The worker broke his arm after falling three and a half metres from a flat roof to the ground below. He needed surgery to insert a plate into his arm following the incident.
He was part of a team stripping asbestos from a College before its planned demolition and re-build, and was working on a former teaching block when the incident happened.
The Health and Safety Executive (HSE) prosecuted both employers and the principal contractor for the project, who were responsible for access to the roof.
After the incident, the remaining ten rooflights on the flat roof were boarded over, making them safe. The court heard this should have been done prior to any work starting on the roof.
The company was fined £15,000 with £5,179.90 costs for failing to provide suitable protection for any fragile surfaces on the roof. The contractor was fined £3,000 with £2,000 costs for the same offence.

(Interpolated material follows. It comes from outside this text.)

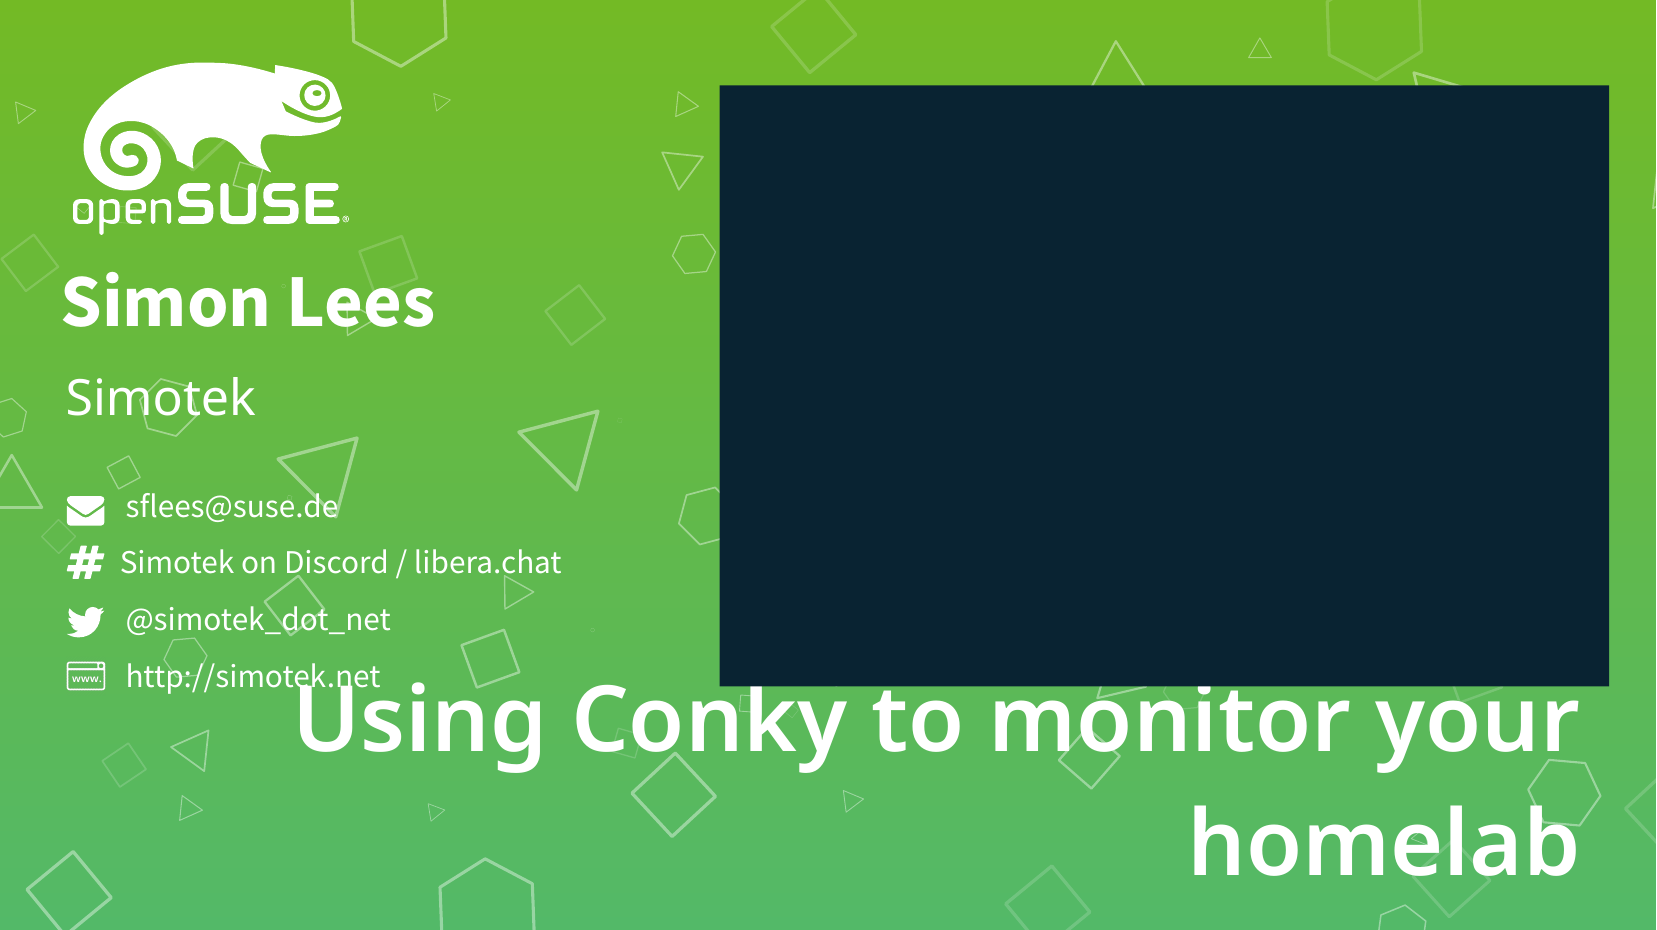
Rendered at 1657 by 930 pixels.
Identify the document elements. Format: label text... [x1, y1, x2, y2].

Both companies pleaded guilty.
HSE Inspector said:
"This was an obvious and known risk, and one that should have been dealt with before any work went ahead. Falls from height are the most common cause of fatal injuries in the workplace and are also responsible for many serious injuries. The control measures needed to avert these risks are cheap and simple and widely-known throughout the construction industry.”
Falls from height remain the most common cause of workplace injuries. In 2008/09 there were 35 fatalities, 4,654 major injuries and a further 7,065 injuries that caused the injured person to be off work for three days or more, due to a fall from height.